Harry Scull Jr. / Buffalo News
INDIANAPOLIS -- Jim Reagan didn’t want his basketball players at Union Catholic Regional High School to be confined to the gym or insulated in a basketball bubble, particularly not a point guard who had aspirations of leaving central New Jersey to play college basketball.
Reagan took Kyle Lofton and his teammates to local bowling alleys and to softball diamonds. One afternoon, they went to Topgolf, a driving range and events center in nearby Edison, about 30 miles southwest of New York City.
Lofton took a few practice swings to get acclimated, and began teeing off. Within an hour, he was wailing golf balls over the lit bull's-eyes on Topgolf’s expansive green.
“I don’t know if Kyle had ever golfed before,” said Reagan, Lofton's basketball coach at Union Catholic. “He’s pretty smooth, pretty athletic, so it took him a couple swings to get going. But he got it down in a few minutes.”
Lofton now is a point guard for the St. Bonaventure men’s basketball team, and Reagan said Lofton was such a good athlete that he could have picked up and likely excelled at any sport, including golf.
But Lofton was a basketball devotee at heart, someone whom Reagan had to kick out of the gym at Union Catholic. Finally, it got to a point where Reagan just let Lofton continue to shoot, and trusted him to lock up when he was done.
The same thing happened during the year Lofton spent at Putnam (Conn.) Science Academy in 2017-18. The gym was always open, and Putnam coach Tom Espinosa recalls how Lofton always found his way there, sometimes as early as 5:30 in the morning.
“He probably made the right decision about focusing on one sport,” Reagan said. “He’s so passionate about the sport and that fire he has for it.”
Lofton had a goal to play Division I college basketball. While he had size, length and a clear passion for the game, the knock against him was that he couldn’t shoot the ball at a Division I-caliber level. It didn't matter. Lofton just continued to shoot and forge opportunities to play in college.
Lofton, a 6-foot-3 guard, leads St. Bonaventure into the NCAA Tournament. He’s third in the nation in minutes per game (38.2), and leads the Bonnies in scoring (14.6 points per game), assists (5.5 per game) and steals (29).
The ninth-seeded Bonnies (16-4) face No. 8 LSU (18-9) at 1:45 p.m. Saturday in a first-round game at Simon Skjodt Assembly Hall in Bloomington, Ind.
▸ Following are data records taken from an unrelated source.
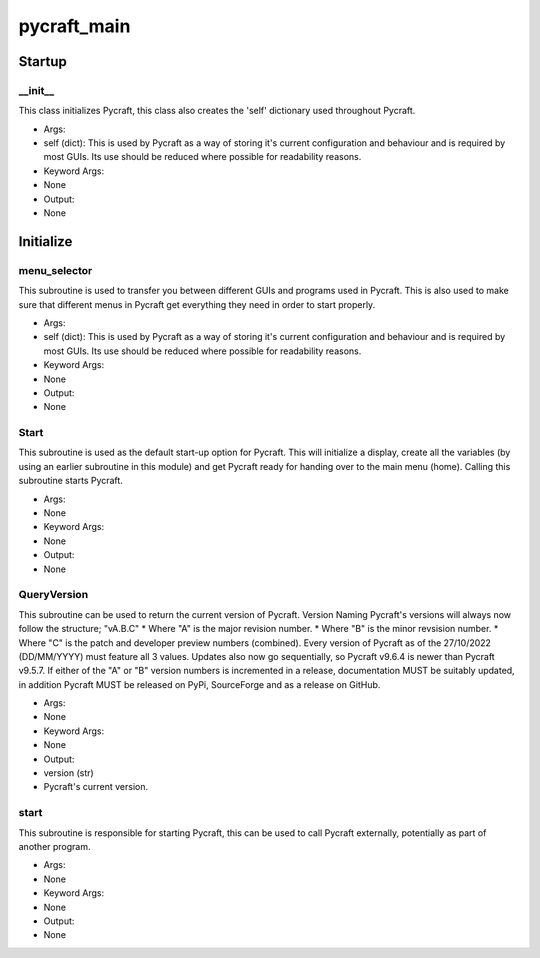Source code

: pycraft_main
==========

Startup
----------
__init__
__________
This class initializes Pycraft, this class also creates the 'self' dictionary used throughout Pycraft.

* Args:
* self (dict): This is used by Pycraft as a way of storing it's current configuration and behaviour and is required by most GUIs. Its use should be reduced where possible for readability reasons.

* Keyword Args:
* None

* Output:
* None

Initialize
----------
menu_selector
__________
This subroutine is used to transfer you between different GUIs and programs used in Pycraft. This is also used to make sure that different menus in Pycraft get everything they need in order to start properly.

* Args:
* self (dict): This is used by Pycraft as a way of storing it's current configuration and behaviour and is required by most GUIs. Its use should be reduced where possible for readability reasons.

* Keyword Args:
* None

* Output:
* None

Start
__________
This subroutine is used as the default start-up option for Pycraft. This will initialize a display, create all the variables (by using an earlier subroutine in this module) and get Pycraft ready for handing over to the main menu (home). Calling this subroutine starts Pycraft.

* Args:
* None

* Keyword Args:
* None

* Output:
* None

QueryVersion
__________
This subroutine can be used to return the current version of Pycraft.  Version Naming Pycraft's versions will always now follow the structure; "vA.B.C" * Where "A" is the major revision number. * Where "B" is the minor revsision number. * Where "C" is the patch and developer preview numbers (combined).  Every version of Pycraft as of the 27/10/2022 (DD/MM/YYYY) must feature all 3 values. Updates also now go sequentially, so Pycraft v9.6.4 is newer than Pycraft v9.5.7. If either of the "A" or "B" version numbers is incremented in a release, documentation MUST be suitably updated, in addition Pycraft MUST be released on PyPi, SourceForge and as a release on GitHub.

* Args:
* None

* Keyword Args:
* None

* Output:
* version (str)
* Pycraft's current version.

start
__________
This subroutine is responsible for starting Pycraft, this can be used to call Pycraft externally, potentially as part of another program.

* Args:
* None

* Keyword Args:
* None

* Output:
* None


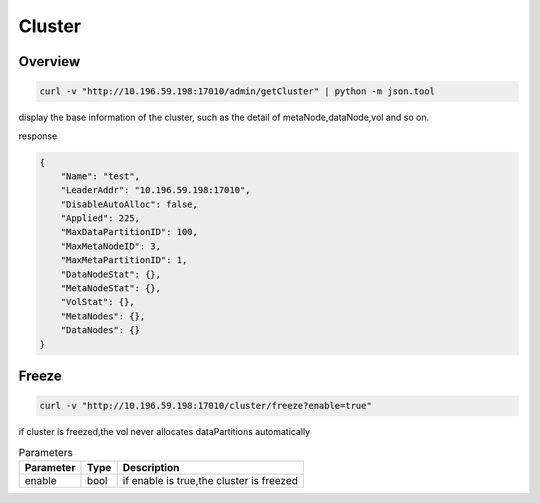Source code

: Cluster
=======

Overview
--------

.. code-block:: bash

   curl -v "http://10.196.59.198:17010/admin/getCluster" | python -m json.tool


display the base information of the cluster, such as the detail of metaNode,dataNode,vol and so on.

response

.. code-block:: json

   {
       "Name": "test",
       "LeaderAddr": "10.196.59.198:17010",
       "DisableAutoAlloc": false,
       "Applied": 225,
       "MaxDataPartitionID": 100,
       "MaxMetaNodeID": 3,
       "MaxMetaPartitionID": 1,
       "DataNodeStat": {},
       "MetaNodeStat": {},
       "VolStat": {},
       "MetaNodes": {},
       "DataNodes": {}
   }


Freeze
------

.. code-block:: bash

   curl -v "http://10.196.59.198:17010/cluster/freeze?enable=true"

if cluster is freezed,the vol never allocates dataPartitions automatically

.. csv-table:: Parameters
   :header: "Parameter", "Type", "Description"

   "enable", "bool", "if enable is true,the cluster is freezed"
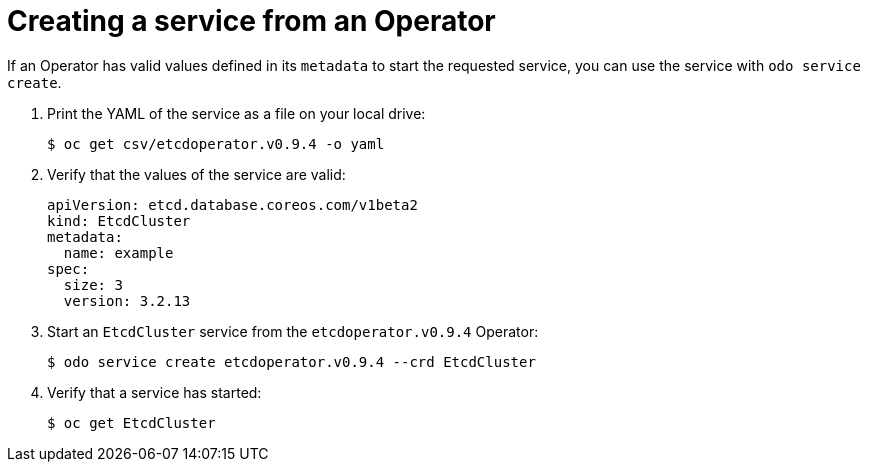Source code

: // Module included in the following assemblies:
//
// * cli_reference/developer_cli_odo/creating-instances-of-services-managed-by-the-operators.adoc

[id="creating-a-service-from-an-operator_{context}"]

= Creating a service from an Operator

If an Operator has valid values defined in its `metadata` to start the requested service, you can use the service with `odo service create`.

. Print the YAML of the service as a file on your local drive:
+
----
$ oc get csv/etcdoperator.v0.9.4 -o yaml
----

. Verify that the values of the service are valid:
+
----
apiVersion: etcd.database.coreos.com/v1beta2
kind: EtcdCluster
metadata:
  name: example
spec:
  size: 3
  version: 3.2.13
----

. Start an `EtcdCluster` service from the `etcdoperator.v0.9.4` Operator:
+
----
$ odo service create etcdoperator.v0.9.4 --crd EtcdCluster
----

. Verify that a service has started:
+
----
$ oc get EtcdCluster
----
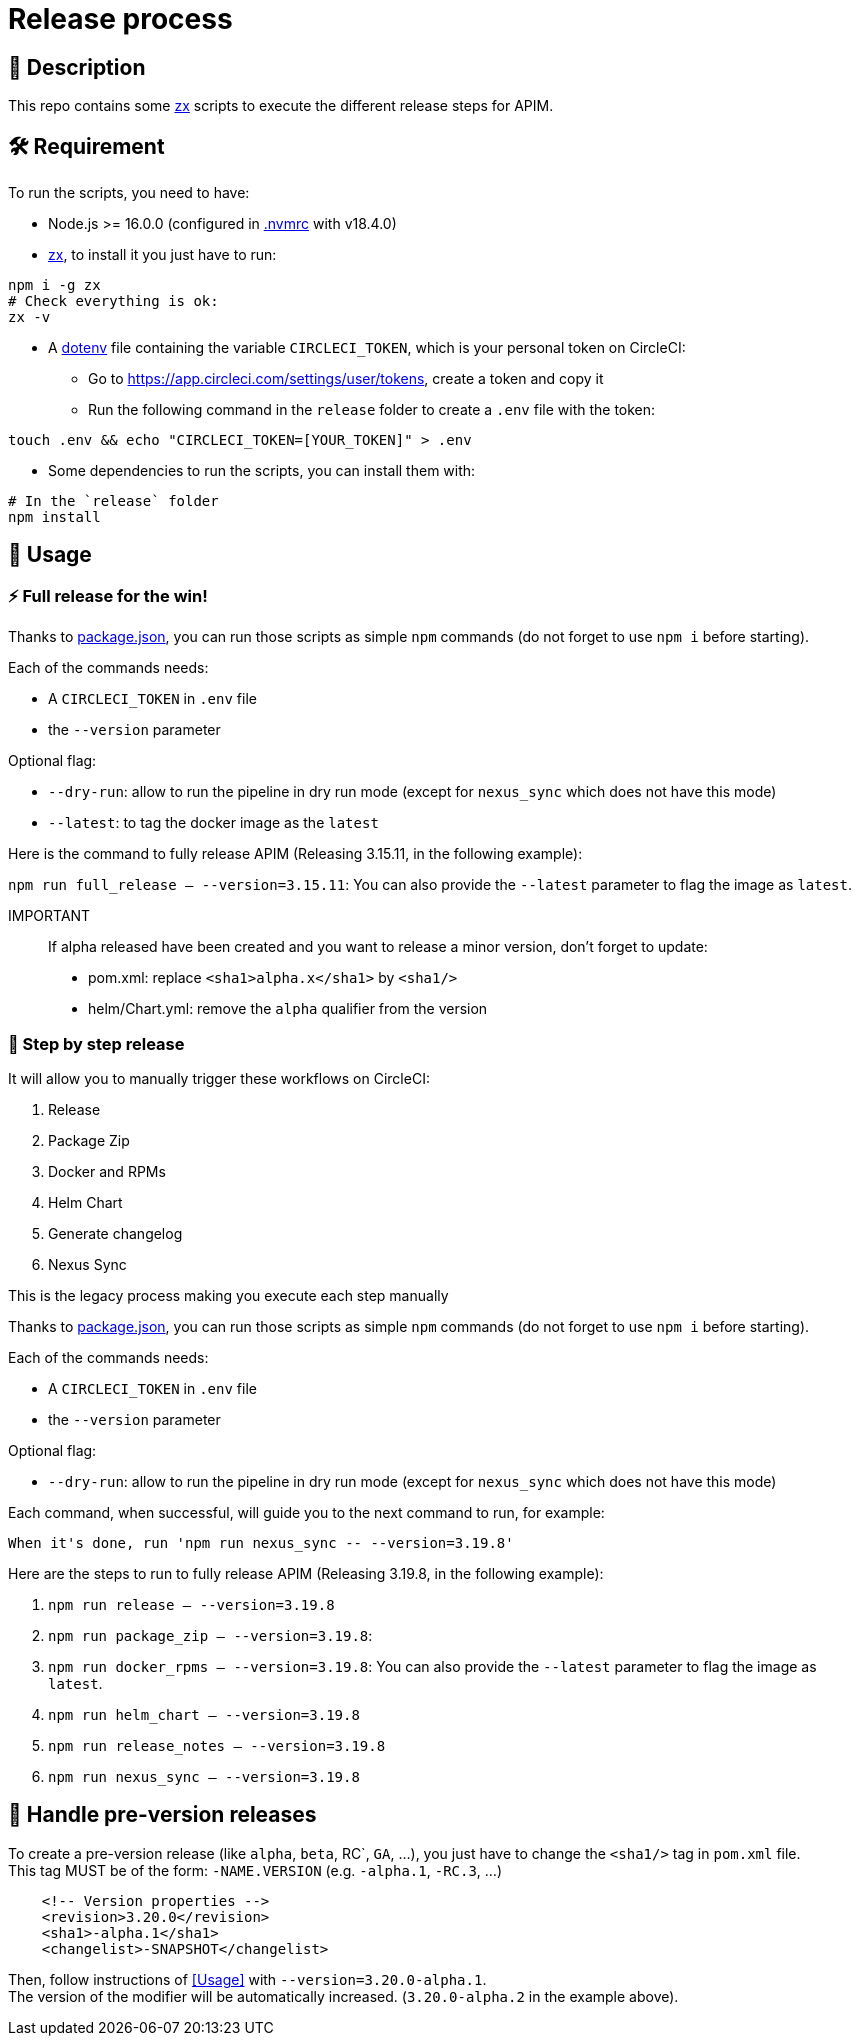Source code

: = Release process

== 📝 Description

This repo contains some https://github.com/google/zx[zx] scripts to execute the different release steps for APIM.

== 🛠 Requirement

To run the scripts, you need to have:

* Node.js >= 16.0.0 (configured in link:.nvmrc[.nvmrc] with v18.4.0)
* https://github.com/google/zx[zx], to install it you just have to run:

[source,shell]
----
npm i -g zx
# Check everything is ok:
zx -v
----
* A https://github.com/motdotla/dotenv#readme[dotenv] file containing the variable `CIRCLECI_TOKEN`, which is your personal token on CircleCI:
 - Go to https://app.circleci.com/settings/user/tokens, create a token and copy it
 - Run the following command in the `release` folder to create a `.env` file with the token:

[source,shell]
----
touch .env && echo "CIRCLECI_TOKEN=[YOUR_TOKEN]" > .env
----

* Some dependencies to run the scripts, you can install them with:
[source, shell]
----
# In the `release` folder
npm install
----

== 🏁 Usage[[Usage]]

=== ⚡️ Full release for the win!

Thanks to link:package.json[package.json], you can run those scripts as simple `npm` commands (do not forget to use `npm i` before starting).

Each of the commands needs:

* A `CIRCLECI_TOKEN` in `.env` file
* the `--version` parameter

Optional flag:

* `--dry-run`: allow to run the pipeline in dry run mode (except for `nexus_sync` which does not have this mode)
* `--latest`: to tag the docker image as the `latest`

Here is the command to fully release APIM (Releasing 3.15.11, in the following example):

`npm run full_release -- --version=3.15.11`: You can also provide the `--latest` parameter to flag the image as `latest`.

IMPORTANT::
If alpha released have been created and you want to release a minor version, don't forget to update:
- pom.xml: replace `<sha1>alpha.x</sha1>` by `<sha1/>`
- helm/Chart.yml: remove the `alpha` qualifier from the version


=== 🐌 Step by step release

It will allow you to manually trigger these workflows on CircleCI:

1. Release
2. Package Zip
3. Docker and RPMs
4. Helm Chart
5. Generate changelog
6. Nexus Sync

This is the legacy process making you execute each step manually

Thanks to link:package.json[package.json], you can run those scripts as simple `npm` commands (do not forget to use `npm i` before starting).

Each of the commands needs:

* A `CIRCLECI_TOKEN` in `.env` file
* the `--version` parameter

Optional flag:

* `--dry-run`: allow to run the pipeline in dry run mode (except for `nexus_sync` which does not have this mode)

Each command, when successful, will guide you to the next command to run, for example:

[source]
----
When it's done, run 'npm run nexus_sync -- --version=3.19.8'
----

Here are the steps to run to fully release APIM (Releasing 3.19.8, in the following example):

1. `npm run release -- --version=3.19.8`
2. `npm run package_zip -- --version=3.19.8`:
3. `npm run docker_rpms -- --version=3.19.8`: You can also provide the `--latest` parameter to flag the image as `latest`.
4. `npm run helm_chart -- --version=3.19.8`
5. `npm run release_notes -- --version=3.19.8`
6. `npm run nexus_sync -- --version=3.19.8`

== 🧪 Handle pre-version releases

To create a pre-version release (like `alpha`, `beta`, RC`, `GA`, ...), you just have to change the `<sha1/>` tag in `pom.xml` file. +
This tag MUST be of the form: `-NAME.VERSION` (e.g. `-alpha.1`, `-RC.3`, ...)

[source,xml]
----
    <!-- Version properties -->
    <revision>3.20.0</revision>
    <sha1>-alpha.1</sha1>
    <changelist>-SNAPSHOT</changelist>
----

Then, follow instructions of <<Usage>> with `--version=3.20.0-alpha.1`. +
The version of the modifier will be automatically increased. (`3.20.0-alpha.2` in the example above).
“I was talking to my dad and he was telling me that I wasn’t supposed to be here,” Lofton said Wednesday on a video call from Indianapolis. “After high school, I was going on junior college visits, and I was blessed to be found by Putnam Science Academy. It was a life-changing moment for me. We won a national championship and I got looked at for that, from St. Bonaventure.”
Keeping goal in focus
At Union Catholic, Lofton averaged 13 points, 2.1 rebounds and 1.3 assists per game, yet he had no Division I scholarship offers. But he was not ready to give up on his goal.
“A lot of our guys want to be Division I basketball players,” Reagan said. “We always say, 'You don’t pick the school, the school picks you.' It’s tough sometimes when you know you have the talent, the passion or the desire, and there may not be an offer on the table. Kyle did not pack it in. The prep route, too, is one that more and more athletes are taking, more than they did 10 or 20 years ago when I first started coaching.
“Kyle stepped up to that.”
Lofton graduated from Union Catholic in 2017, and joined Putnam Science Academy, where he lived on his own in a college-type setting. He played on a team that included 13 players who now play at the Division I or II level, including Bona teammate Osun Osunniyi and University at Buffalo forward Josh Mballa.
Putnam played 42 games in 2017-18, roughly four games a week, and Lofton led Putnam in minutes played. He averaged 10 points, six assists and three rebounds, and shot 48%, including 40% on 3-pointers, which, Espinosa said, “is phenomenal for a kid whom someone said can’t shoot.”
Still, Lofton found a way to get into the gym when he had down time to the point where Espinosa had to tell him to rein it back.
“We’d have to tell him, ‘Kyle, you’ve got to rest, you can’t get in here at 6 a.m.,’ ” Espinosa said. “We had to talk to him about how important rest is, and taking care of your body.”